Let a curve y=f(x) pass through the points (0,5) and $$(\log_{e}2,k)$$ . If the curve satisfies the differential equation $$2(3+y)e^{2x}dx-(7+e^{2x})dy=0$$ , then k is equal to

We need to solve $$2(3+y)e^{2x}dx - (7+e^{2x})dy = 0$$ with $$y(0) = 5$$, and find $$k = y(\log_e 2)$$.

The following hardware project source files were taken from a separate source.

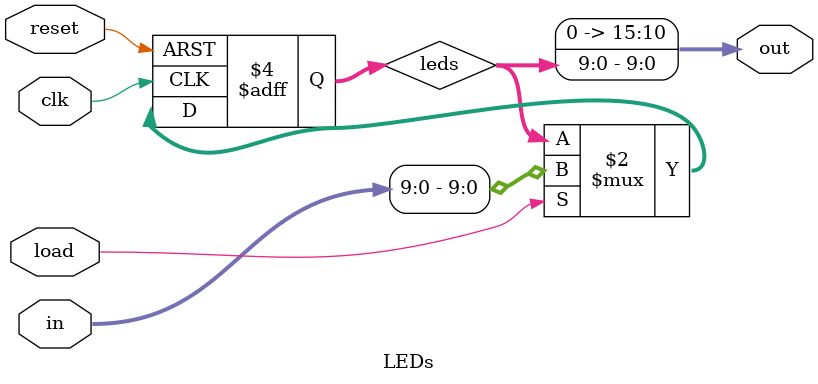
<source format=v>
`ifndef LEDS_V
`define LEDS_V

module LEDs (
    input clk,
    input [15:0] in,
    input load, reset,
    output [15:0] out
);

    reg [9:0] leds;

    always @(posedge clk or posedge reset) begin
			if (reset) leds <= 10'b0;
			else if (load) begin
				leds <= in[9:0];          // ← Load value only when requested
			end
    end

    assign out = {6'b0, leds};        // Output 16 bits, upper 6 bits are zero

endmodule
`endif

</source>
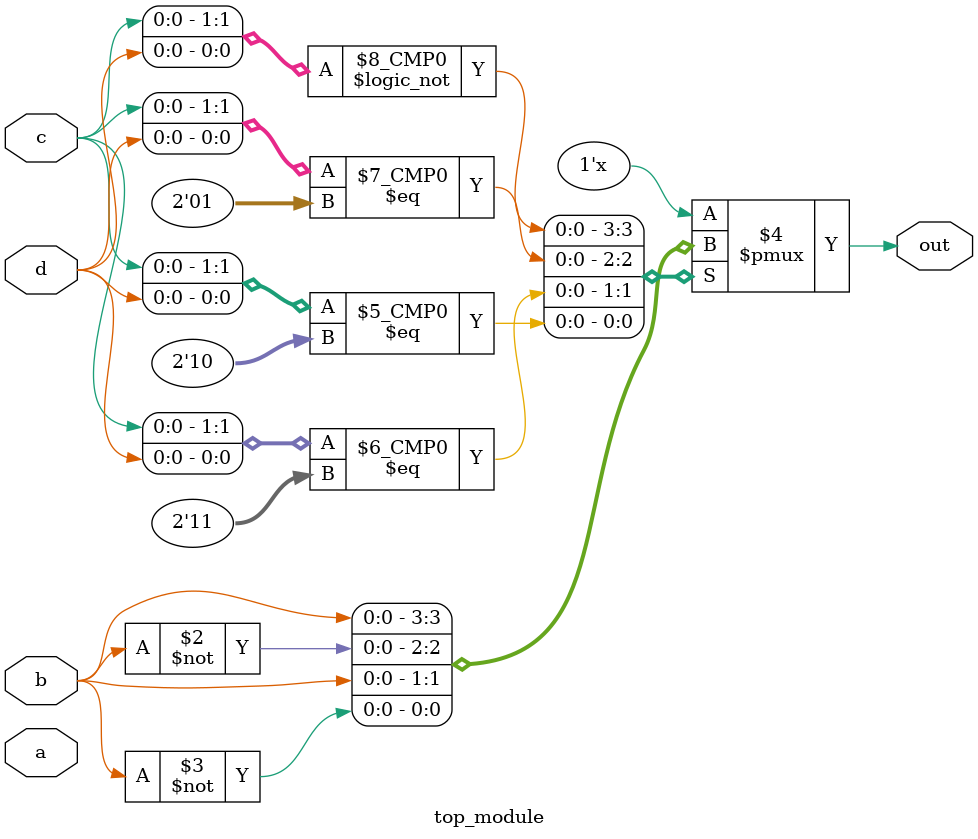
<source format=sv>
module top_module (
    input a, 
    input b,
    input c,
    input d,
    output reg out
);

always @(*) begin
    case ({c, d})
        2'b00: out = b;
        2'b01: out = ~b;
        2'b11: out = b;
        2'b10: out = ~b;
        default: out = 1'b0; // default case, although in this design it won't be reached
    endcase
end

endmodule

</source>
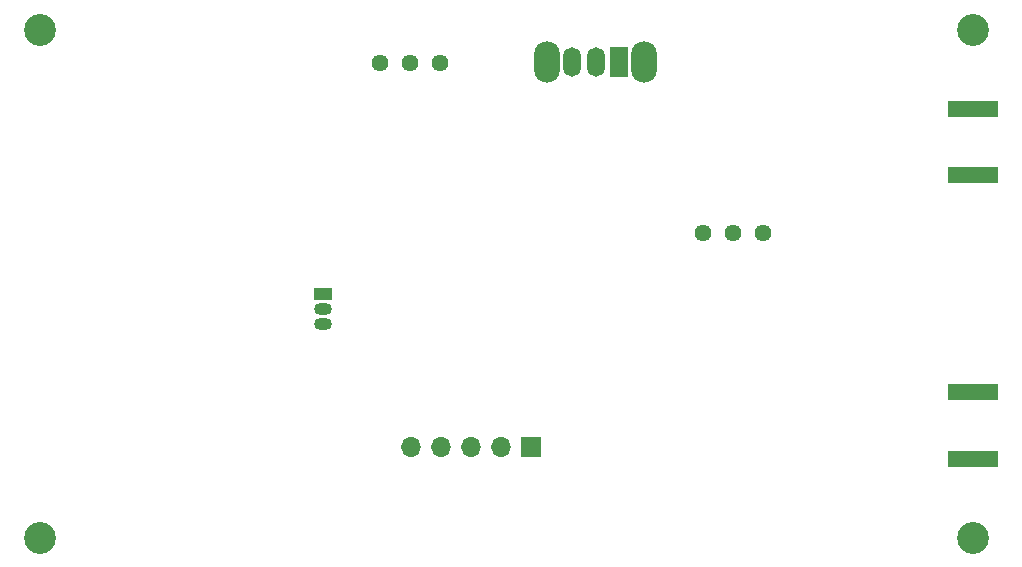
<source format=gbr>
%TF.GenerationSoftware,KiCad,Pcbnew,(6.0.9)*%
%TF.CreationDate,2022-11-20T11:02:21-05:00*%
%TF.ProjectId,RadarProject,52616461-7250-4726-9f6a-6563742e6b69,rev?*%
%TF.SameCoordinates,Original*%
%TF.FileFunction,Soldermask,Bot*%
%TF.FilePolarity,Negative*%
%FSLAX46Y46*%
G04 Gerber Fmt 4.6, Leading zero omitted, Abs format (unit mm)*
G04 Created by KiCad (PCBNEW (6.0.9)) date 2022-11-20 11:02:21*
%MOMM*%
%LPD*%
G01*
G04 APERTURE LIST*
%ADD10C,2.700000*%
%ADD11C,1.440000*%
%ADD12R,1.500000X1.050000*%
%ADD13O,1.500000X1.050000*%
%ADD14R,4.200000X1.350000*%
%ADD15R,1.700000X1.700000*%
%ADD16O,1.700000X1.700000*%
%ADD17O,2.200000X3.500000*%
%ADD18R,1.500000X2.500000*%
%ADD19O,1.500000X2.500000*%
G04 APERTURE END LIST*
D10*
%TO.C,H4*%
X102000000Y-23000000D03*
%TD*%
%TO.C,H1*%
X23000000Y-23000000D03*
%TD*%
D11*
%TO.C,RV1*%
X56810000Y-25797500D03*
X54270000Y-25797500D03*
X51730000Y-25797500D03*
%TD*%
D12*
%TO.C,Q1*%
X46902500Y-45420000D03*
D13*
X46902500Y-46690000D03*
X46902500Y-47960000D03*
%TD*%
D14*
%TO.C,J2*%
X102000000Y-53675000D03*
X102000000Y-59325000D03*
%TD*%
%TO.C,J1*%
X102000000Y-29675000D03*
X102000000Y-35325000D03*
%TD*%
D15*
%TO.C,J3*%
X64570000Y-58320000D03*
D16*
X62030000Y-58320000D03*
X59490000Y-58320000D03*
X56950000Y-58320000D03*
X54410000Y-58320000D03*
%TD*%
D10*
%TO.C,H3*%
X23000000Y-66000000D03*
%TD*%
D11*
%TO.C,RV2*%
X79110000Y-40247500D03*
X81650000Y-40247500D03*
X84190000Y-40247500D03*
%TD*%
D17*
%TO.C,SW1*%
X65930000Y-25710000D03*
X74130000Y-25710000D03*
D18*
X72030000Y-25710000D03*
D19*
X70030000Y-25710000D03*
X68030000Y-25710000D03*
%TD*%
D10*
%TO.C,H2*%
X102000000Y-66000000D03*
%TD*%
M02*

</source>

$$\frac{2e^{2x}}{7+e^{2x}}dx = \frac{dy}{3+y}$$

Left side: Let $$u = 7 + e^{2x}$$, then $$du = 2e^{2x}dx$$:

$$\int \frac{du}{u} = \ln|7+e^{2x}| + C_1$$

Right side: $$\int \frac{dy}{3+y} = \ln|3+y| + C_2$$

$$\ln(7 + e^{2x}) = \ln(3 + y) + C$$

$$7 + e^{2x} = A(3 + y)$$

$$7 + 1 = A(3 + 5) \implies 8 = 8A \implies A = 1$$

Solution: $$y = 4 + e^{2x}$$

$$y = 4 + e^{2\ln 2} = 4 + e^{\ln 4} = 4 + 4 = 8$$

The correct answer is Option 3: 8.